Increased litigation and licensing costs could drive
European open-source software developers and small IT companies out
of business if the EU approves software patenting
laws.
"We are very afraid of litigation costs," said Jean-Paul
Smets-Solanes of software development company Nexedi Sarl at a
conference in Brussels organised by, among others, the Foundation
for a Free Information Infrastructure and Green Party Euro MPs.
A directive could force innovative companies out of business by
forcing them to pay licence fees to avoid infringing patent rights.
Smets-Solanes said big IT companies could buy IT patents and use
them to threaten legal action and block the sale of new
products.
"If we are trying to push our products, there are 10,000 patents
out there which any large company can buy and then say to us, 'Give
us your patent. We don't want you to sell your new product because
we want to include it on our server,'" he said.

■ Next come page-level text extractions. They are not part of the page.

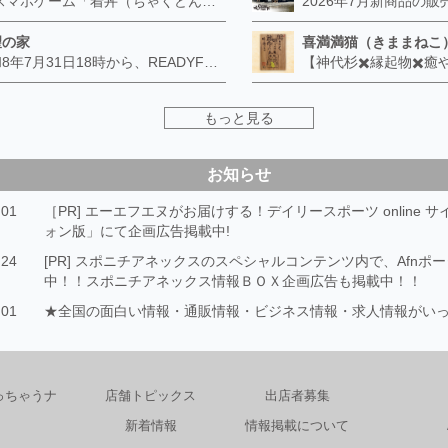
🍜 スマホゲーム「着丼（ちゃくどん）」配信中！（無料・iPhone / Android 対応） 二郎系ラーメンの「完食は戦い」をそのままゲームにした、早食いアクションゲームです。画面を上にスワイプしてラーメンをすすり、約60秒で稼いだカロリー（kcal）を競います。操作は上スワイプだけ。片手で、すきま時間に遊べます。 ■ 満腹度との駆け引き 食べるほど満腹度が増え、100に達したらギブアップ。ところが50を超えた「危険域」では、意地の一気食いでカロリー倍率がアップします。黒ウーロン茶で守るか、唐辛子で攻めるか——その判断がスコアを分けます。 ■ 必殺技「天地返し」 コンボを重ねるとチャンス到来。丼のまわりを指でぐるっとなぞって成功させると、満腹度をリセットしつつスコア2倍のボーナスタイムへ突入します。 ■ 週間ランキング 毎週月曜リセット。全国のプレイヤーと順位を競えます。 ▼ Android（Google Play） https://play.google.com/store/apps/details?id=com.towntech.chakudon&referrer=utm_source%3Dafn%26utm_medium%3Dreferral%26utm_campaign%3Dshop_page ▼ iPhone（App Store） https://apps.apple.com/jp/app/id6793399190 制作：タウンテック
望の家
喜満満猫（きままねこ
令和8年7月31日18時から、READYFORの常設寄付を開始したします。
もっと見る
お知らせ
.01
［PR] エーエフエヌがお届けする！デイリースポーツ online 
ォン版」にて企画広告掲載中!
.24
[PR] スポニチアネックスのスペシャルコンテンツ内で、Afnポ
中！！スポニチアネックス情報ＢＯＸ企画広告も掲載中！！
.01
★全国の面白い情報・通販情報・ビジネス情報・求人情報がい
っちゃうナ
店舗トピックス
出店者募集
新着情報
情報掲載について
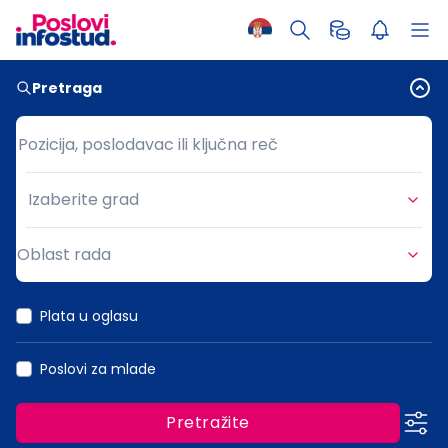
Pretraga
Pozicija, poslodavac ili ključna reč
Pozicija, poslodavac ili ključna reč
Izaberite grad
Grad
Oblast rada
Oblast rada
Plata u oglasu
Poslovi za mlade
Pretražite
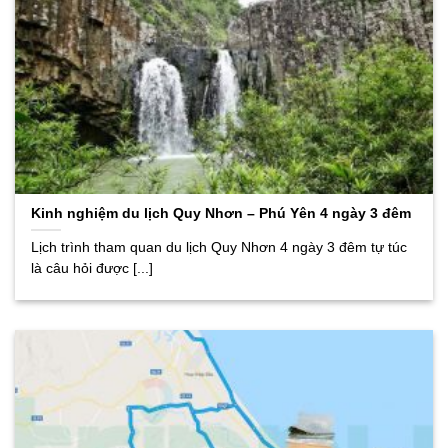
Kinh nghiệm du lịch Quy Nhơn – Phú Yên 4 ngày 3 đêm
Lịch trình tham quan du lịch Quy Nhơn 4 ngày 3 đêm tự túc
là câu hỏi được [...]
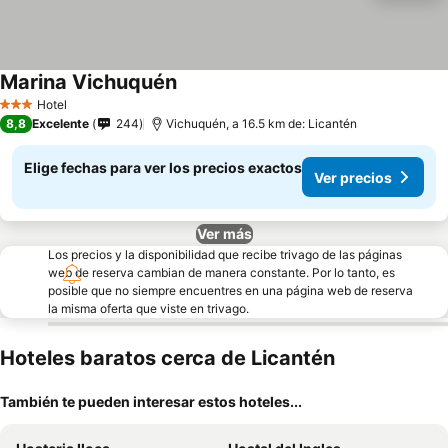
Marina Vichuquén
Hotel
3 Estrellas
8,8
Excelente
244
Vichuquén, a 16.5 km de: Licantén
Elige fechas para ver los precios exactos
Ver precios
Ver más
Los precios y la disponibilidad que recibe trivago de las páginas
web de reserva cambian de manera constante. Por lo tanto, es
posible que no siempre encuentres en una página web de reserva
la misma oferta que viste en trivago.
Hoteles baratos cerca de Licantén
También te pueden interesar estos hoteles...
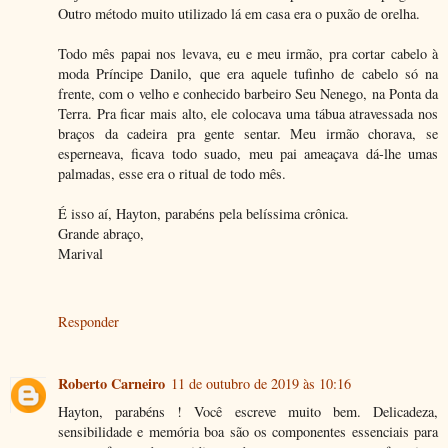
Outro método muito utilizado lá em casa era o puxão de orelha.
Todo mês papai nos levava, eu e meu irmão, pra cortar cabelo à
moda Príncipe Danilo, que era aquele tufinho de cabelo só na
frente, com o velho e conhecido barbeiro Seu Nenego, na Ponta da
Terra. Pra ficar mais alto, ele colocava uma tábua atravessada nos
braços da cadeira pra gente sentar. Meu irmão chorava, se
esperneava, ficava todo suado, meu pai ameaçava dá-lhe umas
palmadas, esse era o ritual de todo mês.
É isso aí, Hayton, parabéns pela belíssima crônica.
Grande abraço,
Marival
Responder
Roberto Carneiro
11 de outubro de 2019 às 10:16
Hayton, parabéns ! Você escreve muito bem. Delicadeza,
sensibilidade e memória boa são os componentes essenciais para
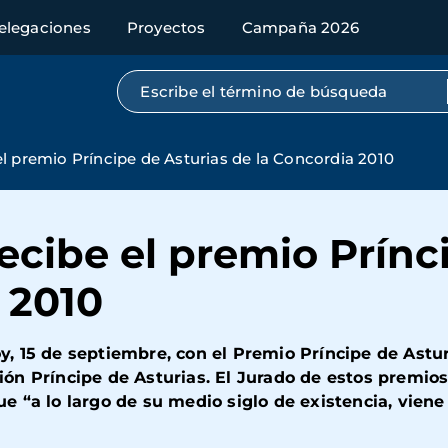
elegaciones
Proyectos
Campaña 2026
Búsqueda por texto completo
l premio Príncipe de Asturias de la Concordia 2010
cibe el premio Prínc
 2010
, 15 de septiembre, con el Premio Príncipe de Astur
n Príncipe de Asturias. El Jurado de estos premios
e “a lo largo de su medio siglo de existencia, vien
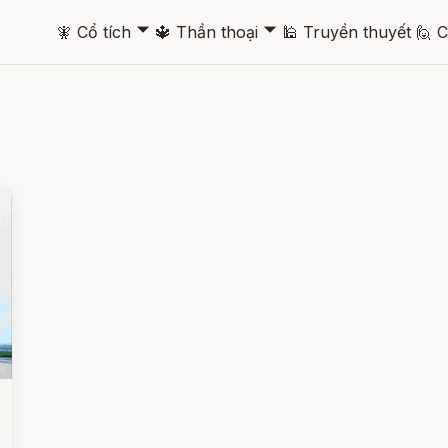
🞃
🞃
🧚
Cổ tích
🔱
Thần thoại
🕌
Truyền thuyết
🙋
C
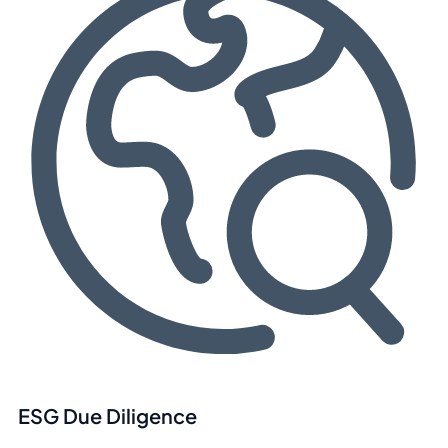
ESG Due Diligence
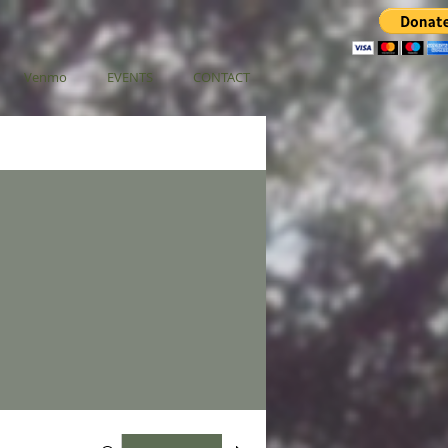
Venmo
EVENTS
CONTACT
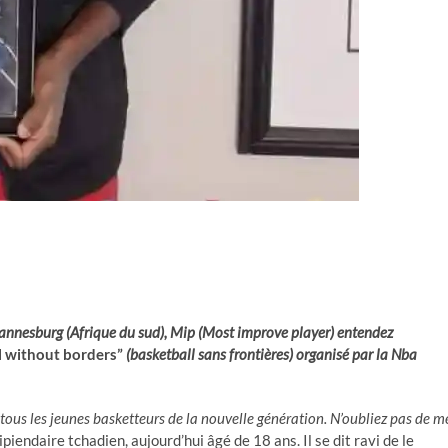
annesburg (Afrique du sud), Mip (Most improve player) entendez
l without borders”
(basketball sans frontières) organisé par la Nba
 tous les jeunes basketteurs de la nouvelle génération. N’oubliez pas de m
piendaire tchadien, aujourd’hui âgé de 18 ans. Il se dit ravi de le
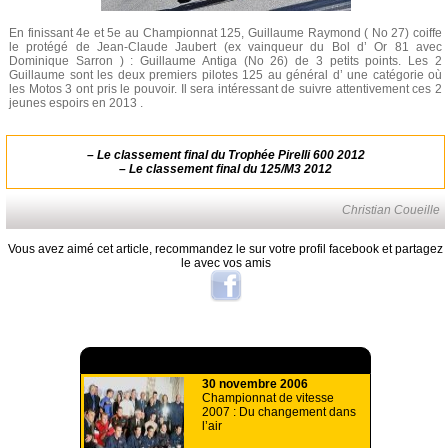
En finissant 4e et 5e au Championnat 125, Guillaume Raymond ( No 27) coiffe
le protégé de Jean-Claude Jaubert (ex vainqueur du Bol d’ Or 81 avec
Dominique Sarron ) : Guillaume Antiga (No 26) de 3 petits points. Les 2
Guillaume sont les deux premiers pilotes 125 au général d’ une catégorie où
les Motos 3 ont pris le pouvoir. Il sera intéressant de suivre attentivement ces 2
jeunes espoirs en 2013 .
–
Le classement final du Trophée Pirelli 600 2012
–
Le classement final du 125/M3 2012
Christian Coueille
Vous avez aimé cet article, recommandez le sur votre profil facebook et partagez
le avec vos amis
A lire aussi
30 novembre 2006
Championnat de vitesse
2007 : Du changement dans
l’air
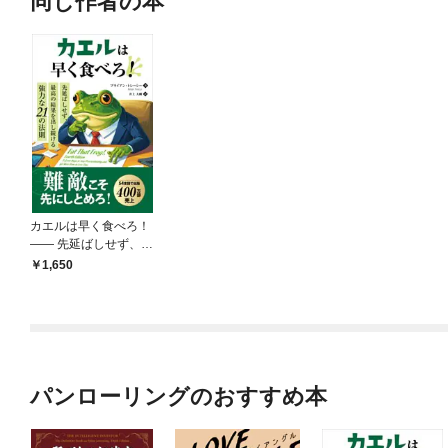
同じ作者の本
カエルは早く食べろ！
―― 先延ばしせず、最
高の結果を出し続ける
1,650
強力な21の法則
パンローリングのおすすめ本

Open-source software pioneer Bruce Perens predicted even grimmer
times for small companies.
"An increased regime of patent protection spells doom for small
and medium-sized enterprises engaged in software development in
Europe," he said.
Perens warned that tough patent protection would discriminate
against smaller companies in favour of larger ones, because big
companies would be able to acquire large holdings of patents and
charge other developers for using them, or swap them in "portfolio
bargaining".
"Larger companies can ignore each other's patents and engage
profitably in software development for which smaller companies have
to pay licensing fees," he warned.
Looking further ahead, Perens predicted that instigation of a
tougher patent protection regime in Europe would spark a wave of
litigation worldwide.
"Large patent holders have held off in enforcement until they
have patent protection in all major jurisdictions," he said. The
law would be the catalyst for a "tremendous shakeout in the
software industry".
Jim Bessen, director of innovation research at Boston University
School of Law, said that strict patent protection regimes did not
boost innovation. Instead companies acquired patent portfolios to
"block competitors and have a bargaining chip" that let them
"impose an innovation tax" on rivals.
According to Florian Müller, director of the Nosoftwarepatents
campaign, whose funders include Red Hat, there is only a "razor
thin majority" in favour of the new patent directive agreed by the
Council of Ministers in May. Müller said he hoped the directive
would be challenged before it was formally adopted, especially by
the countries that joined the EU in May.
Many speakers at the conference also stressed the need for
legislation to protect interoperability, especially by continuing
to allow reverse engineering. Unless the directive includes a
provision on interoperability "all is lost," said Simon Phipps, Sun
Microsystems' chief technology evangelist.
The European Parliament will give its views on the Council
position early next year. It cannot start work on the file until it
receives translations of the text in the EU's 20 official
languages. Under the EU's codecision procedure, the Council and
Parliament must compromise over the text's final wording.